Une profession à risque
Selon la chercheuse, les agriculteurs éprouvent de la difficulté à reconnaître les signes de détresse… et à les accepter. «Ils se voient comme des gens fiers, robustes, qui ne se plaignent jamais.» Ils se disent également peu enclins à prendre soin d’eux par manque de temps. «Les agriculteurs priorisent le bien-être de leurs bêtes au détriment du leur», affirme Ginette Lafleur, précisant que des problèmes de santé peuvent sonner le glas d’une carrière en agriculture. «S’ils sont malades, les fermiers se sentiront diminués et se verront comme des nuisances pour leurs proches ou pour l’entreprise.»
Les agriculteurs sont plus vulnérables aux facteurs de stress familiaux (divorce, etc.) et financiers en raison de leur mode de vie. «La ferme est à la fois un milieu de vie et de travail, où les tensions peuvent s’imbriquer les unes aux autres», explique la doctorante. Lorsque des problèmes surviennent, les agriculteurs les plus à risque de s’enlever la vie sont ceux qui ne peuvent s’imaginer pratiquer un autre métier. «Ils ont bien souvent grandi sur une ferme. S’ils doivent vendre à cause d’une faillite ou d’un épuisement, cela signifie qu’ils n’ont pu transmettre le patrimoine», poursuit Ginette Lafleur.
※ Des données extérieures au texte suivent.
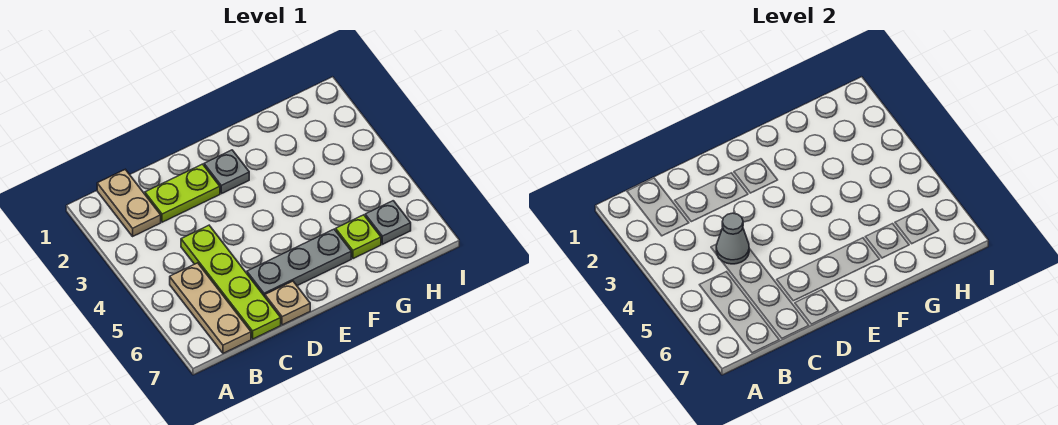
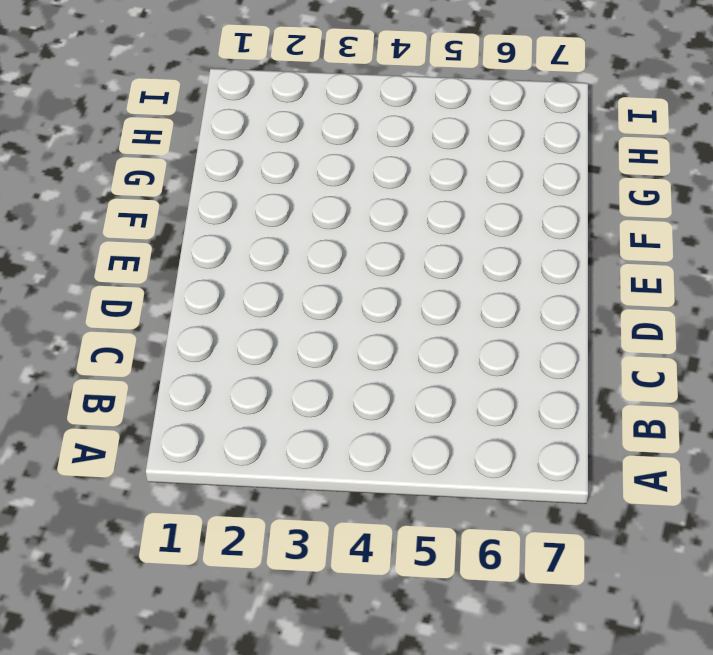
none -> tan plate B1:B2 level 1
none -> tan plate B5:B7 level 1

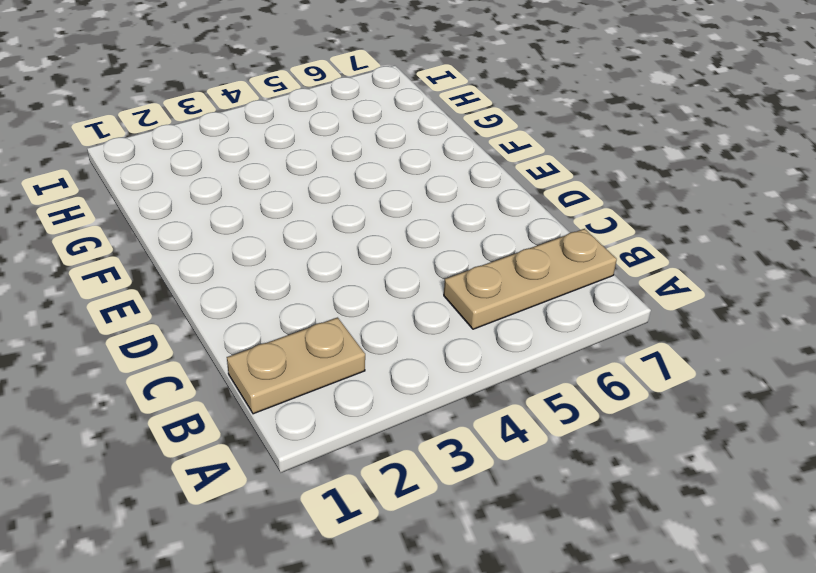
none -> lime plate C2:D2 level 1
none -> lime plate C4:C7 level 1

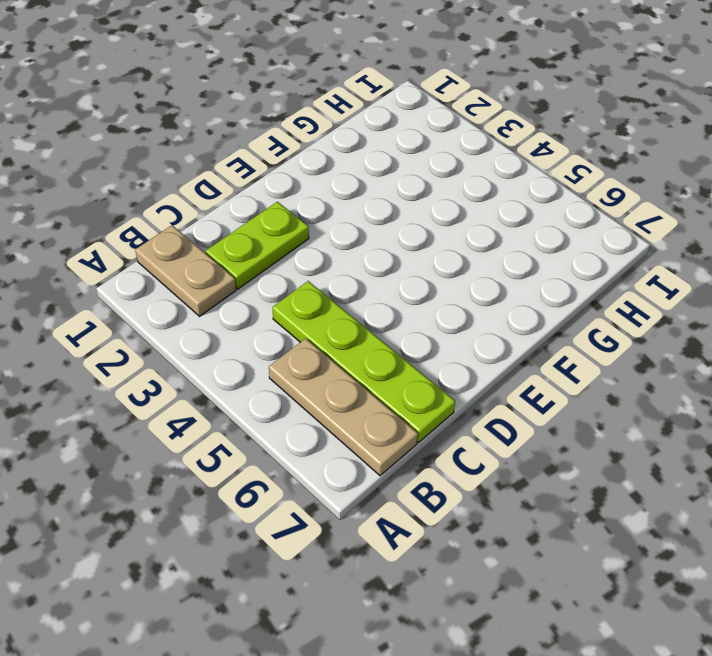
none -> grey plate D6:F6 level 1
none -> tan plate D7 level 1

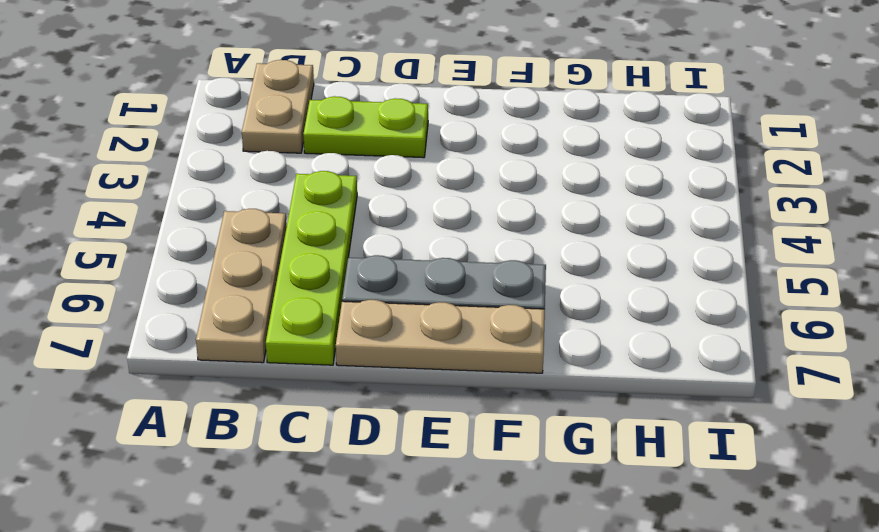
tan plate D7:F7 level 1 -> tan plate D7 level 1
none -> grey plate E2 level 1
none -> lime plate G6 level 1

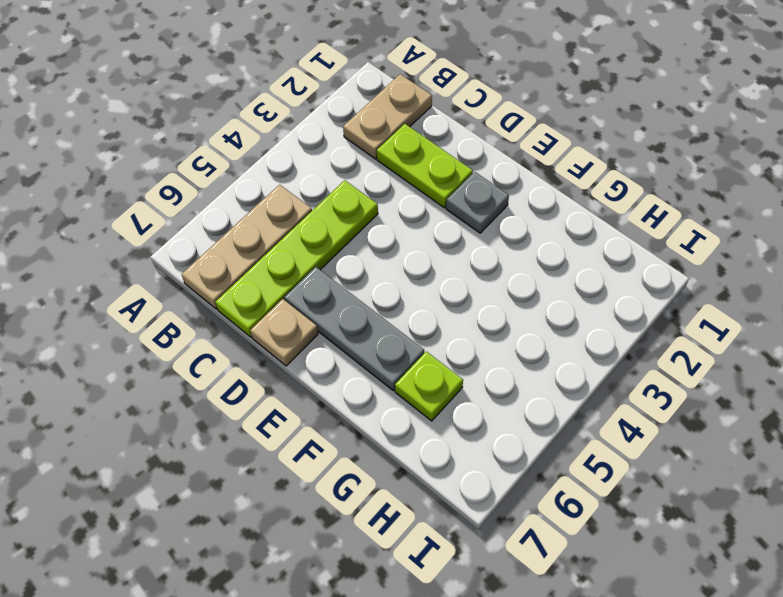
none -> grey plate H6 level 1
none -> grey cone C4 level 2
Bien qu’elles soient peu nombreuses dans l’enquête, les agricultrices (celles qui possèdent le titre officiel d’exploitantes agricoles) souffrent également de stress aigu. Elles sont toutefois plus à même de reconnaître et de prendre en considération leur sentiment de détresse afin d’aller chercher de l’aide. «Comme, bien souvent, elles s’occupent aussi des enfants, elles peuvent, par exemple, compter sur un réseau d’entraide constitué de mamans rencontrées à l’école.»
Des travailleurs de rang
Dans certaines villes, comme Montréal, des mesures «physiques» sont mises en place pour éviter les suicides, comme la barrière anti-saut du pont Jacques-Cartier. L’accès plus facile à des psychologues et à d’autres professionnels fait aussi en sorte de «limiter les dégâts», ou du moins de retarder le passage à l’acte. Le phénomène est bien différent dans les régions rurales. Dans 60 % des cas, les agriculteurs mettent fin à leurs jours sur le lieu même de la ferme, ce qui est plutôt rare chez les autres type de travailleurs. «Ils ont accès plus facilement à des armes à feu et à des outils pour se pendre», constate la chercheuse.
Un projet pilote en Montérégie vise à doter les régions rurales de travailleurs de rang «qui vont vers les agriculteurs au lieu d’attendre que ces derniers demandent de l’aide». À la manière des camionneurs qui récupèrent le lait tous les matins, ils se promènent de ferme en ferme tout en offrant leurs services. Leur présence récurrente fait en sorte qu’ils créent des contacts avec les agriculteurs. Selon la doctorante, il est impossible d’appliquer le même modèle de soins en ville et en milieu rural. «Les intervenants doivent provenir du milieu ou, du moins, bien connaître le milieu agricole», note Ginette Lafleur. Au cours des dernières années, de plus en plus d’initiatives ont été mises en place dans les régions : des réseaux de pairs aidants et des lignes d’écoute, par exemple. «Ainsi, on peut au moins essayer d’apaiser la souffrance», conclut la chercheuse.